• [Text segment]:
==========

# Nephew leaving for Iraq..3rd time



## Team Buddhahead (Oct 4, 2006)

My Nephew Arthur is leaving for his 3rd tour in Iraq on Sunday. He will be in the s_ _ _ this time. He needs all of our prayers....


----------



## kim e cooper (Feb 18, 2006)

Thanks for what your doing GOD BLESS prayers up.


----------



## Jeff B. (Aug 24, 2005)

Best wishes and prayers for him and your entire family. Come home safe!

Jeff B.


----------



## GreatWhite4591 (Sep 7, 2005)

In my prayers until he's safe on American soil again.


----------



## Mrs Backlasher (Dec 19, 2004)

Heavenly Father,

Please be with Arthur as he returns to war. Wrap him in your arms of love, surround him with your spirit. Be his protection and defense. Keep his heart turned to Jesus, the giver of life eternal. In the name of Jesus I pray. Amen.


----------



## Team Buddhahead (Oct 4, 2006)

Mrs Backlasher said:


> Heavenly Father,
> 
> Please be with Arthur as he returns to war. Wrap him in your arms of love, surround him with your spirit. Be his protection and defense. Keep his heart turned to Jesus, the giver of life eternal. In the name of Jesus I pray. Amen.


Amen


----------



## Sugar Land YAK (Jun 19, 2004)

*Prayers*

Praying for a safe return trip.......


----------



## chicapesca (Jun 7, 2004)

I will keep him in my prayers.


----------



## portalto (Oct 1, 2004)

Arthur, you have our prayers.
Thank you, Sir.

==========

• [Aim of the exercise]:
Supply the next part of the forum thread about a nephew leaving for his third tour in Iraq, starting after its final post. These lines were drawn from a separate source.

Extracted data lines:
==========

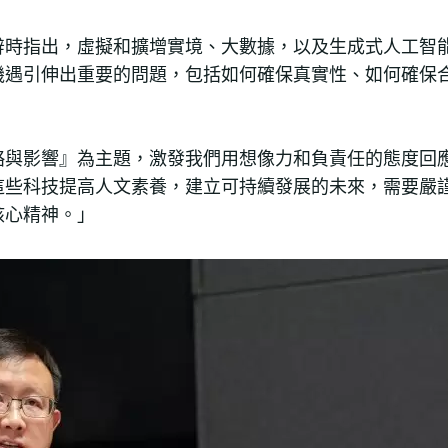
辭時指出，虛擬和擴增實境、大數據，以及生成式人工智
機遇引伸出重要的問題，包括如何確保真實性、如何確保
略與影響』為主題，激發我們用想像力和負責任的態度回
這些科技提高人文素養，建立可持續發展的未來，需要嚴
核心精神。」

==========

• [Output]:
----------



## ComeFrom? (May 21, 2004)

He looks healthly and smart; be careful. I wish I knew you. I could tell you some shooting stories. I could pick a hair off a fly's *** in 40 yds. in fog..with a .50 Cal., N/S Take care Bro. CF?


----------



## Tucsonred (Jun 9, 2007)

You have my prayers!! And many thanks!!


----------



## Team Buddhahead (Oct 4, 2006)

*Nephew...*


----------



## Dcrawford (Jan 3, 2008)

*Prayer for all service men and women*

_Father, hold our soldiers in your_

_loving hands. Keep them from _

_spiritual and bodily harm._

_Place them under_

_the protective mantle _

_of our Blessed Mother Mary and_

_send St. Michael and the holy _

_angels before them in every danger.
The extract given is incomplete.